Der Präsident des Eigentümerverbandes Haus & Grund, Kai Warnecke, hat dem Bund im Zusammenhang mit der Grundsteuer „Staatsversagen“ attestiert. Deren Neuregelung, die aufgrund eines Urteils des Bundesverfassungsgerichts erforderlich wurde, lässt etwa 90 Prozent darüber im Unklaren, wie hoch ihre Belastung im nächsten Jahr sein werde.
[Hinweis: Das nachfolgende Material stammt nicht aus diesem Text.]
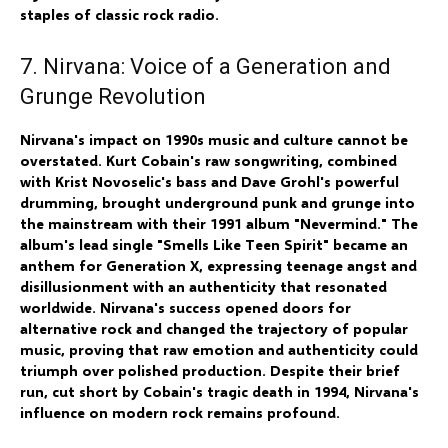
staples of classic rock radio.
7. Nirvana: Voice of a Generation and
Grunge Revolution
Nirvana's impact on 1990s music and culture cannot be
overstated. Kurt Cobain's raw songwriting, combined
with Krist Novoselic's bass and Dave Grohl's powerful
drumming, brought underground punk and grunge into
the mainstream with their 1991 album "Nevermind." The
album's lead single "Smells Like Teen Spirit" became an
anthem for Generation X, expressing teenage angst and
disillusionment with an authenticity that resonated
worldwide. Nirvana's success opened doors for
alternative rock and changed the trajectory of popular
music, proving that raw emotion and authenticity could
triumph over polished production. Despite their brief
run, cut short by Cobain's tragic death in 1994, Nirvana's
influence on modern rock remains profound.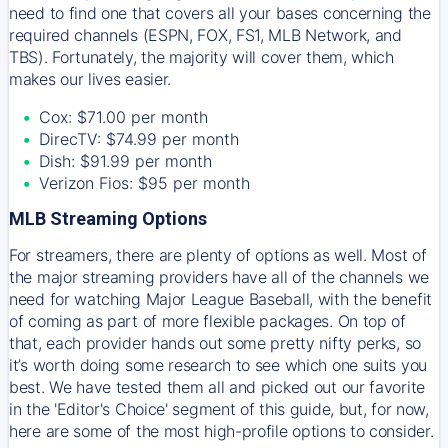
need to find one that covers all your bases concerning the
required channels (ESPN, FOX, FS1, MLB Network, and
TBS). Fortunately, the majority will cover them, which
makes our lives easier.
Cox: $71.00 per month
DirecTV: $74.99 per month
Dish: $91.99 per month
Verizon Fios: $95 per month
MLB Streaming Options
For streamers, there are plenty of options as well. Most of
the major streaming providers have all of the channels we
need for watching Major League Baseball, with the benefit
of coming as part of more flexible packages. On top of
that, each provider hands out some pretty nifty perks, so
it’s worth doing some research to see which one suits you
best. We have tested them all and picked out our favorite
in the 'Editor's Choice' segment of this guide, but, for now,
here are some of the most high-profile options to consider.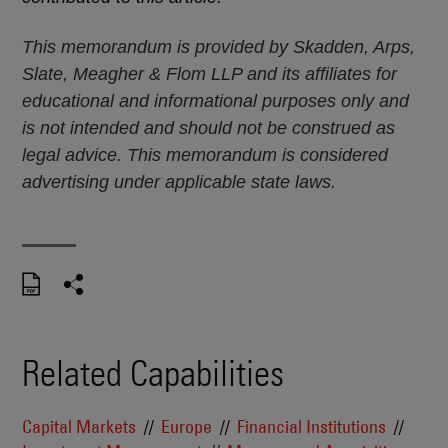
This memorandum is provided by Skadden, Arps,
Slate, Meagher & Flom LLP and its affiliates for
educational and informational purposes only and
is not intended and should not be construed as
legal advice. This memorandum is considered
advertising under applicable state laws.
Related Capabilities
Capital Markets
Europe
Financial Institutions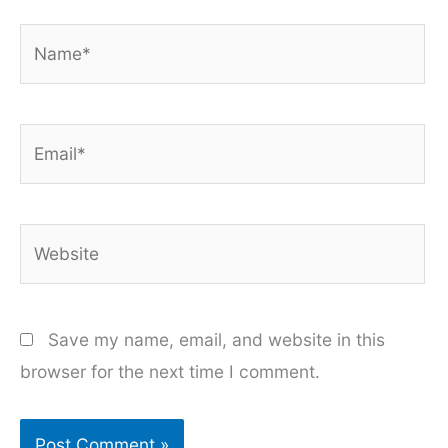
Name*
Email*
Website
Save my name, email, and website in this
browser for the next time I comment.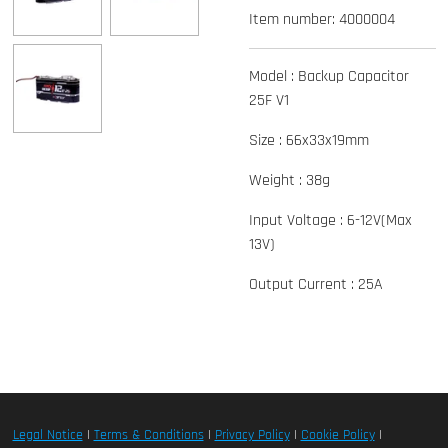
Item number:
4000004
Model : Backup Capacitor
25F V1
Size : 66x33x19mm
Weight : 38g
Input Voltage : 6-12V(Max
13V)
Output Current : 25A
Legal Notice
|
Terms & Conditions
|
Privacy Policy
|
Cookie Policy
|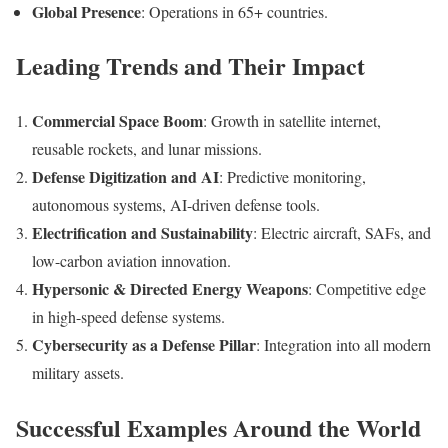
Global Presence
: Operations in 65+ countries.
Leading Trends and Their Impact
Commercial Space Boom
: Growth in satellite internet,
reusable rockets, and lunar missions.
Defense Digitization and AI
: Predictive monitoring,
autonomous systems, AI-driven defense tools.
Electrification and Sustainability
: Electric aircraft, SAFs, and
low-carbon aviation innovation.
Hypersonic & Directed Energy Weapons
: Competitive edge
in high-speed defense systems.
Cybersecurity as a Defense Pillar
: Integration into all modern
military assets.
Successful Examples Around the World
Dabei könne die zusätzliche Belastung teilweise mehr als 1.000 Euro im Jahr betragen, so Wernecke gegenüber „Bild am Sonntag“. Es sei damit zu rechnen, dass Kommunen aufgrund ihrer finanziellen Nöte ihre Hebesätze anpassten:

„Das ist absurd und echtes Staatsversagen, schließlich hatte der Staat fast sechs Jahre Zeit für die Reform.“

Bundesverfassungsgericht erklärte alte Regelung zur Grundsteuer für verfassungswidrig

Zuletzt im Jahr 2018 hatte das Bundesverfassungsgericht geurteilt, dass die bisherige Berechnung der Grundsteuer den realen Gegebenheiten nicht gerecht werde. Bis dahin hatte diese sich nach dem sogenannten Einheitswert bemessen. Dessen Referenzgrößen stammen aus den Jahren 1935 in Ostdeutschland und 1964 in Westdeutschland. Die Folge waren erhebliche Abweichungen in der Höhe der jeweiligen Grundsteuer für ähnlich beschaffene Grundstücke.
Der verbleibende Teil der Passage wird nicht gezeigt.